Late in the darkness of a still night,
when the secret service agents slept from the boredom of
watching a corpse, I went with Crystal to see Laura where she lay.
She looked as though she were
asleep, not like in a coma so infinitely deep and black that there was no return.
She appeared to be dreaming like
Snow White.
I quietly wept like a child.
I can't say it was easy what we had to
do when we returned again a week later.
Clothing a body on a resuscitator
with a neural web of fiber optic strands was
much more difficult than you might imagine. Andy the grad
student, now engineering professor, helped.
I attached the final cables that would make
this lifeless body live again and
Laura's inanimate form sparkled like
a thousand stars of light, all surrounding
the dark star that was now her soul.
With the pounding of
my heart, and the hearts of those around us,
I executed the program that would energize this flesh. I
spoke the letter "L." at the command interface and then ordered "EXECUTE".
Slowly, eyes began to flutter, there was a
slight moaning that broke the otherwise rhythmic
movement of air in and out of the vegetative being.
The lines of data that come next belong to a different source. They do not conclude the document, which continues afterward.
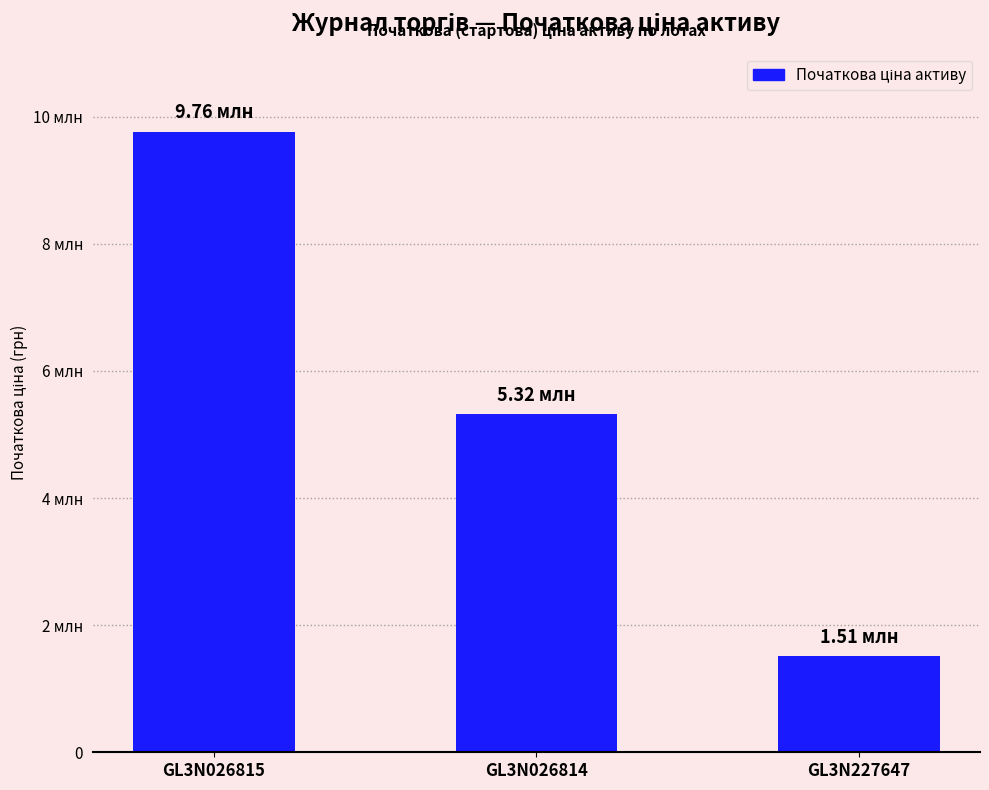

Which has a higher value, GL3N026814 or GL3N026815?

GL3N026815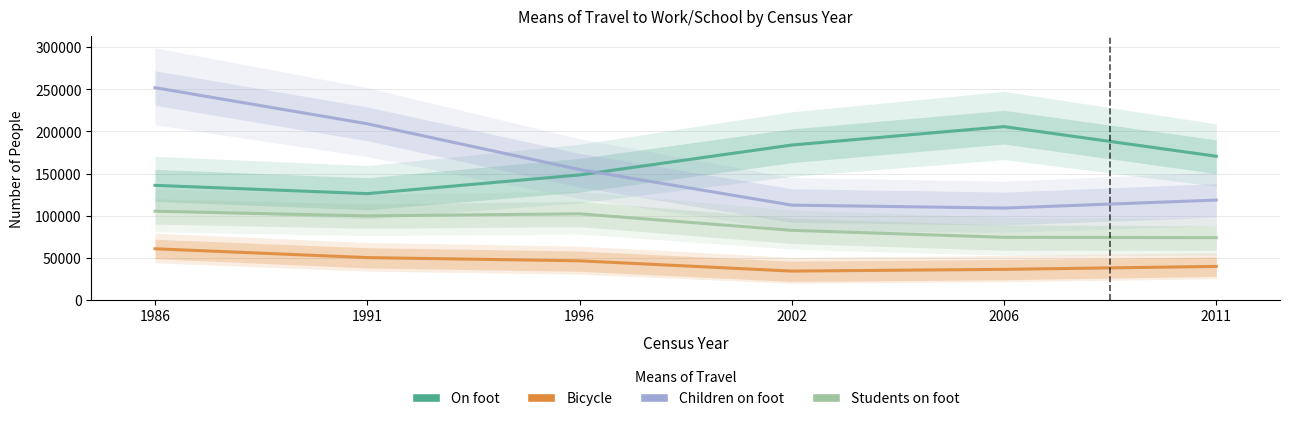

Which series changed the most between 1991 and 2002?

Children on foot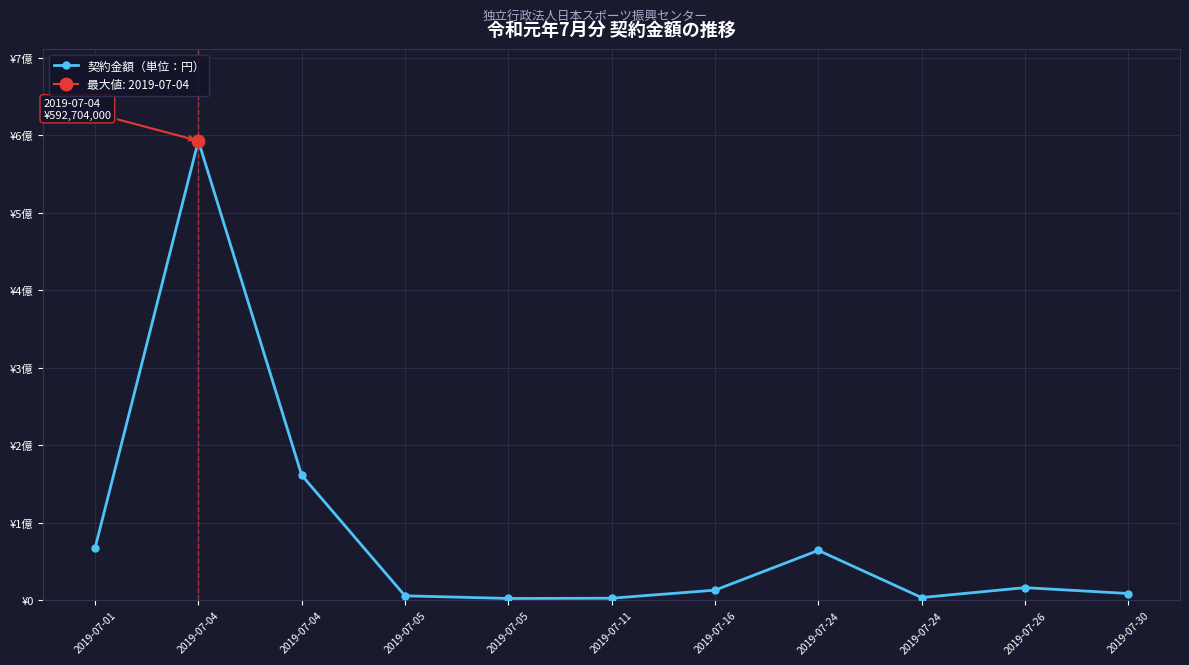

Where does the data first go above 12960000?

2019-07-01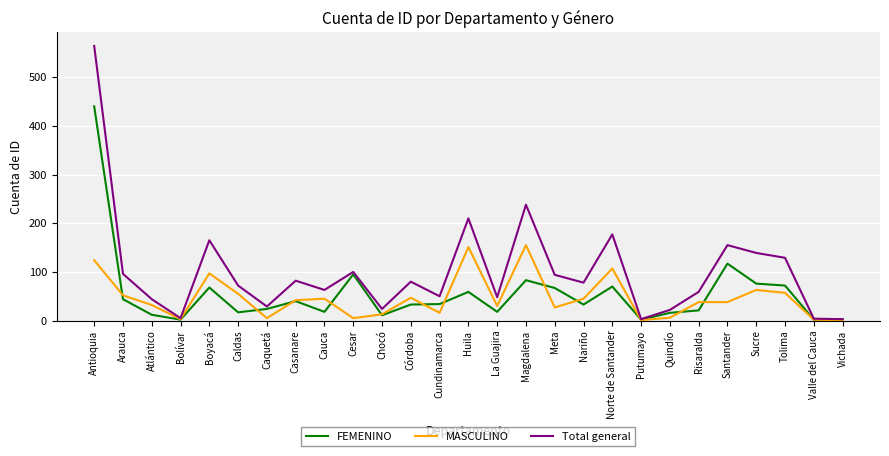

Rank the series by their maximum value, from highest to lowest.

Total general, FEMENINO, MASCULINO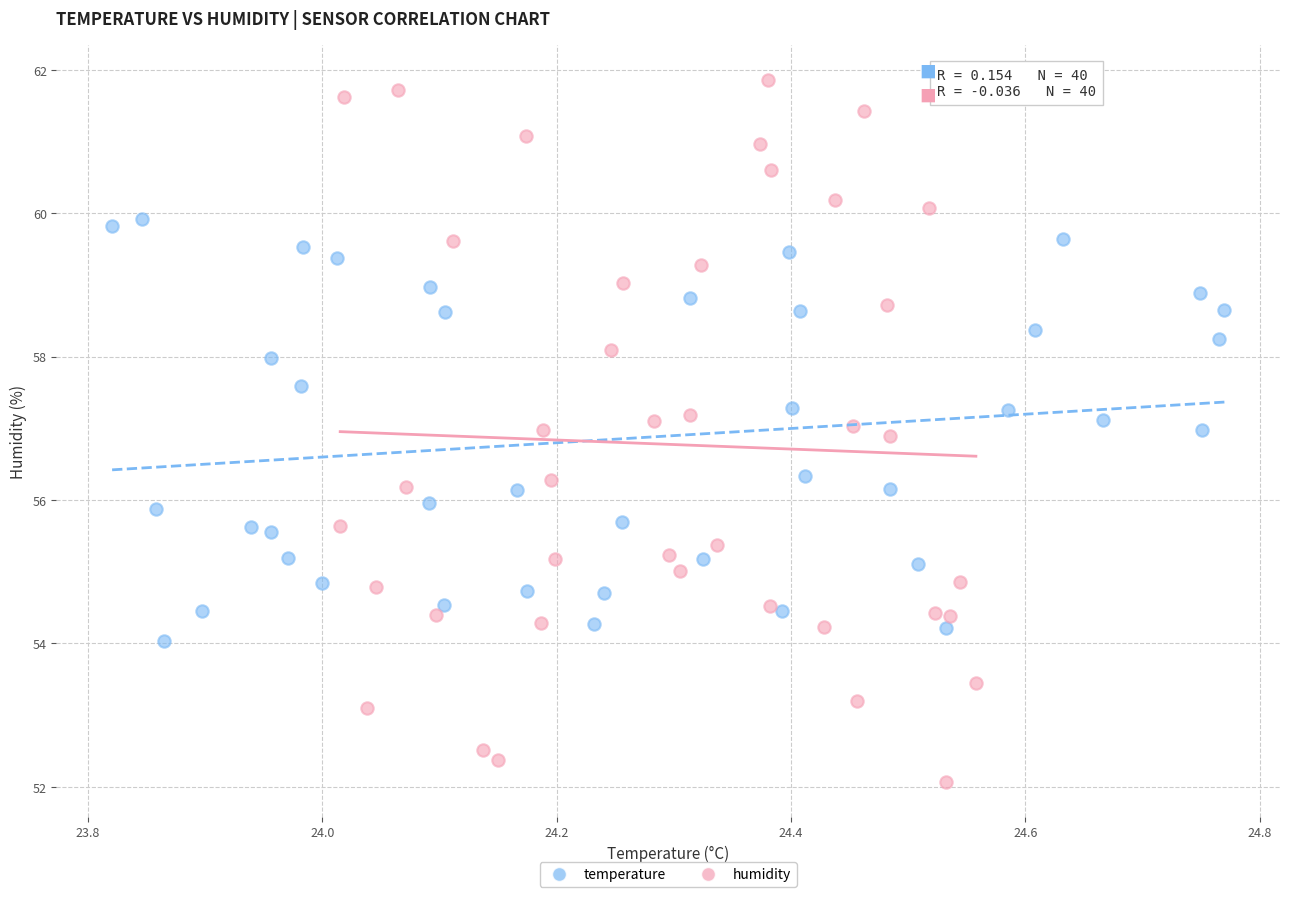

Which series reaches the minimum Y coordinate?

humidity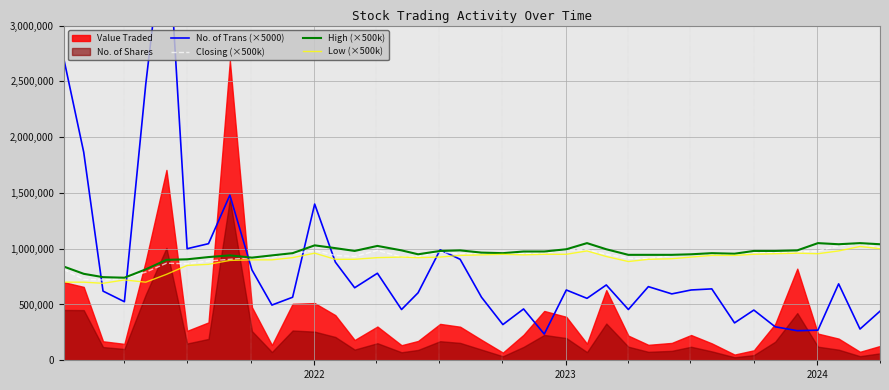

What is the highest value of the Closing (×500k) series?

1045000.0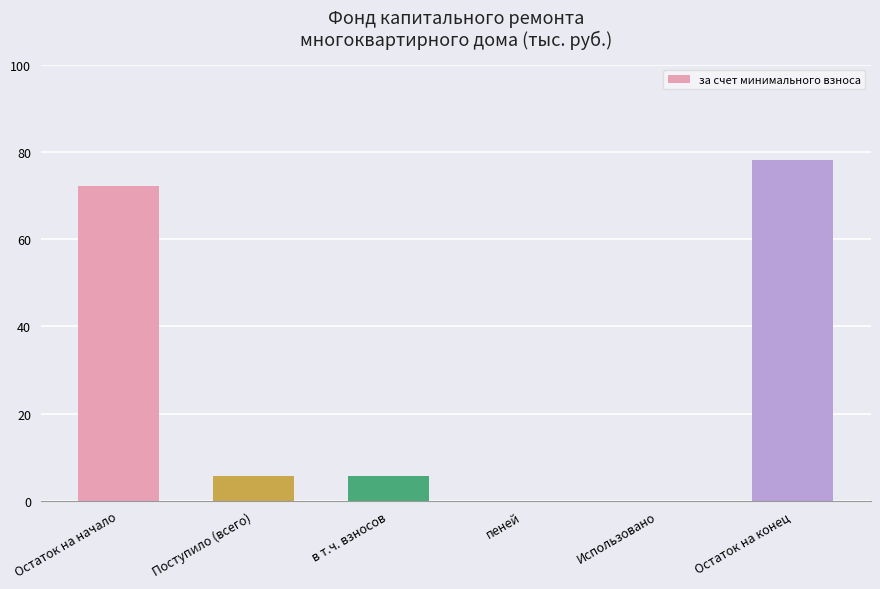

The value at Остаток на конец is 18.2. True or false?

False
Suddenly, its eyes were open, at first dimly robotic
but then slowly becoming intelligent,
viewing the surroundings, with fear, or perhaps
surprise, readable in their movements.
That incredible sense of humanness that no object or animal
can mimic began to glow from every inch of this creature,
and it sat up, radiating a thousand points
of light as consciousness returned.
She looked at me, and suddenly the pain and fear dissolved from the eyes.
"Laura, is that you?" I asked unsurely, not imagining what to expect.